そして、エーザイの「価値創造レポート2021」で19年の従業員インパクト会計(単体)を任意で開示した。従業員インパクト会計は、雇用インパクトとも呼ばれ、従業員に支払う給与がどれだけ社会に役立っているかを示すものだ。トータルで269億円の正の社会的インパクトがあった。このインパクトを人件費で割った「人材投資効率」は75%で、主要な米企業平均の50%台半ばを大きく上回ることがわかり、エーザイのEBITDA(利払い・税引き・償却前利益)の44%にも相当した。22年に公表した、世界保健機関(WHO)を通じたリンパ系フィラリア症治療薬の無償提供は、1年あたり1,600億円の社会的インパクトがあり、エーザイの年間EBITDAにほぼ相当することがわかった。
年間5023億円の社会的インパクト
矢野絹子(以下、矢野):KDDIでは、22年に発表した中期経営戦略において、パートナーとともに社会の持続的成長と企業価値の向上を目指す「サステナビリティ経営」を軸に置いている。その前から萌芽があったサステナビリティ経営に取り組むなかで、21年から「柳モデル」により非財務データとPBRの相関分析をし、22年には因果関係を含めた定量的な分析も行った。企業活動における非財務価値の可視化に挑戦、模索をするなかで、23年度からインパクト会計に着手し始めた。難しかったのが測定・開示するテーマの設定だった。通信を核にさまざまな事業展開を行っているなかで、社会から存在や価値が見えにくいサービスを対象としたらどうかと検討した。そういった背景から自動車やセキュリティ、電気・ガスなどの業種へ4,197万(24年3月期)もの回線を提供し、社会を裏から支えているIoTビジネスをテーマに定めて実施した。その結果、当社のIoTビジネスによる社会的インパクトは、自動車事故発生時の緊急通報による被害軽減効果をはじめとし、5,023億円(24年3月期)と算出され、IoTビジネスを主幹とするビジネスセグメントにおけるEBITDAの約1.6倍に相当することが確認できた。
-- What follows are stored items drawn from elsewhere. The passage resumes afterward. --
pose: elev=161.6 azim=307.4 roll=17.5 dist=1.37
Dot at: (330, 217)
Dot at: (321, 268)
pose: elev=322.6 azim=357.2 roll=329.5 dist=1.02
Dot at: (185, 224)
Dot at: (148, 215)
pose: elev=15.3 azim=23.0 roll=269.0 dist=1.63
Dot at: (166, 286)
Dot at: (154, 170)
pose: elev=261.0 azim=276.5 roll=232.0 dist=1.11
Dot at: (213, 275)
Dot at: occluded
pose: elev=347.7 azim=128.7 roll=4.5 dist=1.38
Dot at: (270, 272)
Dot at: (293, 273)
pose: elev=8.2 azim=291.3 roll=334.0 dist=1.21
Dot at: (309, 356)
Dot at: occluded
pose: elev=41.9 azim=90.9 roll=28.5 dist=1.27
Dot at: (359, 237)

こうした取り組みはインパクト会計に関心がある方々からは興味・反響をいただいた一方で、資本市場においては投資に直接的につながる動きはあまり見られず、価値は理解したが他社比較が難しいという声もあり、課題が浮き彫りになった。今後は、投資判断における理解促進を図るため、将来的な社会的インパクトの算出について検討を進めたいと考えている。
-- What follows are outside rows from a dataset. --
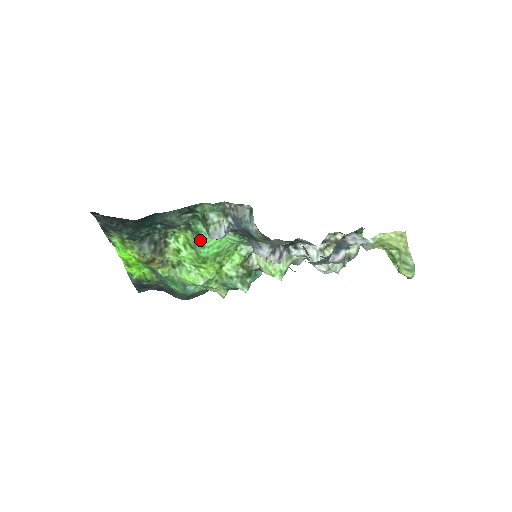
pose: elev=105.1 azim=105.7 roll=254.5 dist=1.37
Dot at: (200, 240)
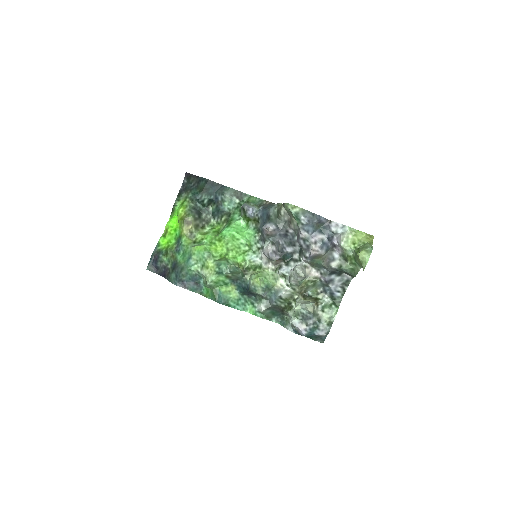
Dot at: (230, 223)
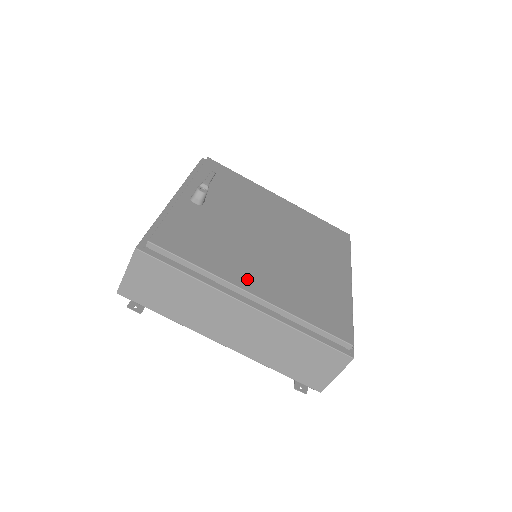
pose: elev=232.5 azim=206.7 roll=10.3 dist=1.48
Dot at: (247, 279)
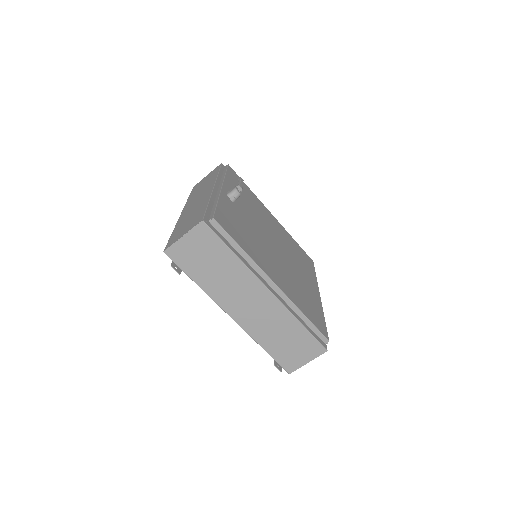
Dot at: (269, 270)
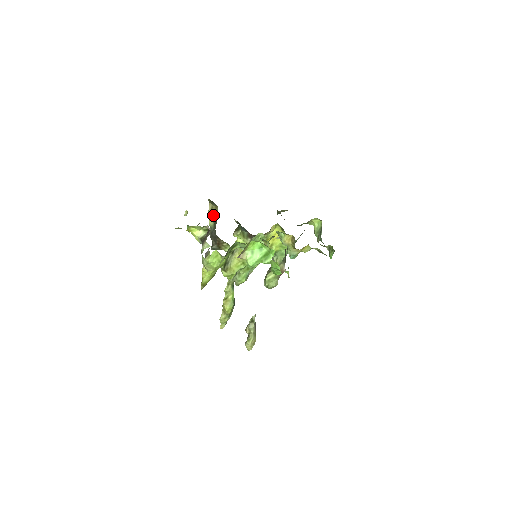
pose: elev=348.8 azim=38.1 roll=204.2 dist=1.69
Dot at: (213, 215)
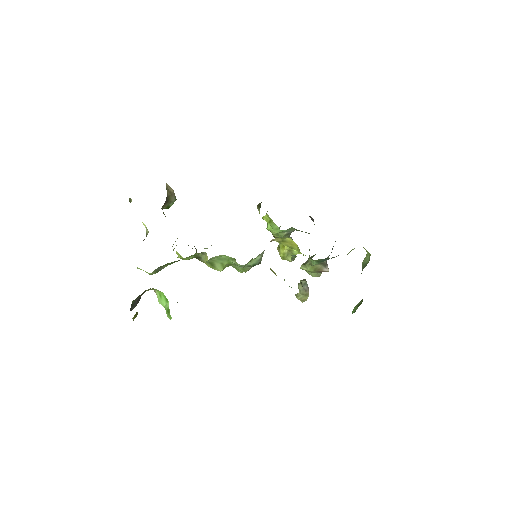
Dot at: occluded
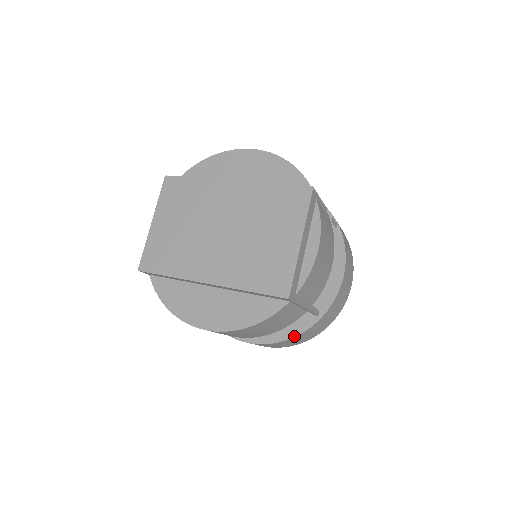
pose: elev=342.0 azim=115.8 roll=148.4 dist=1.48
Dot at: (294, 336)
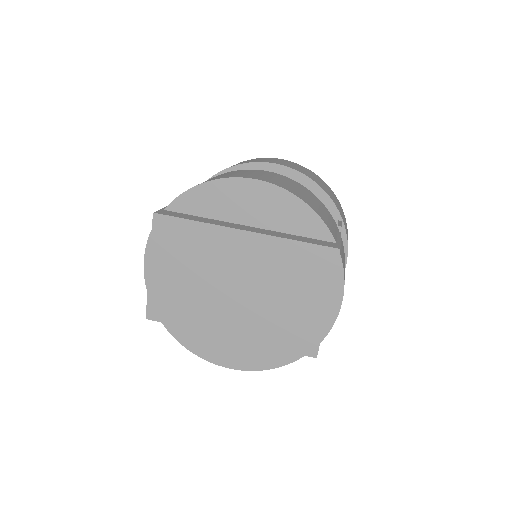
Dot at: occluded
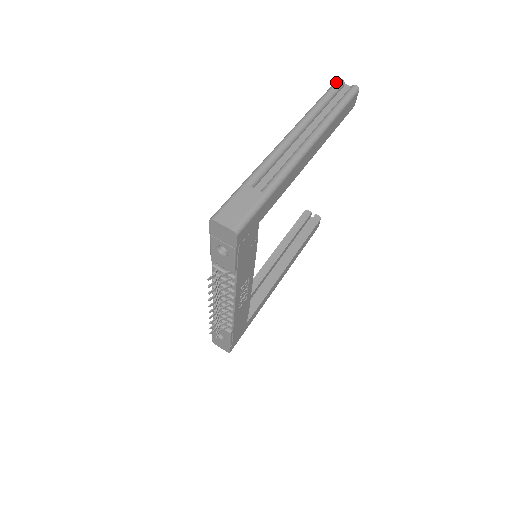
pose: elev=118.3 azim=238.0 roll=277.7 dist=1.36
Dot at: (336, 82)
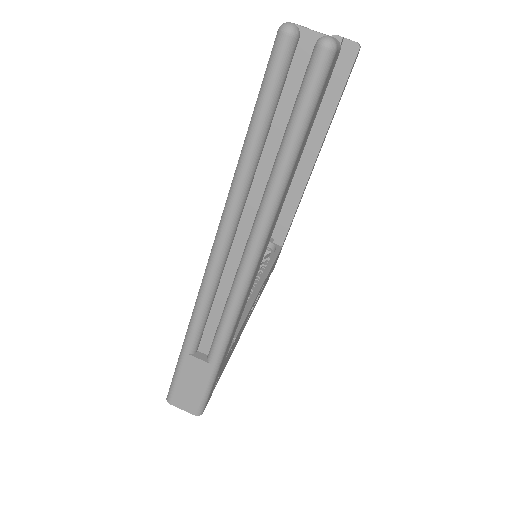
Dot at: (276, 50)
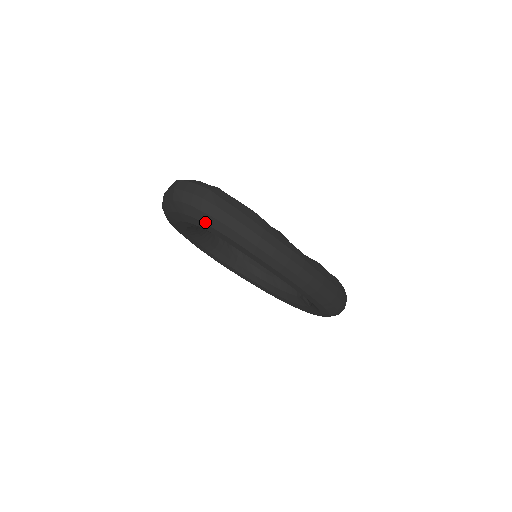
一方、社員からは「事業の取り組み意義が可視化され、サステナビリティ経営と自身の業務との関係性がより明らかになった」といったポジティブな反響が多く寄せられた。サステナビリティ経営について、概念としての理解にとどまらない、具体性のある理解促進につながった。インパクト会計による非財務価値の可視化により、伝える手段がひとつ増えて、社内浸透面で説得力が増した。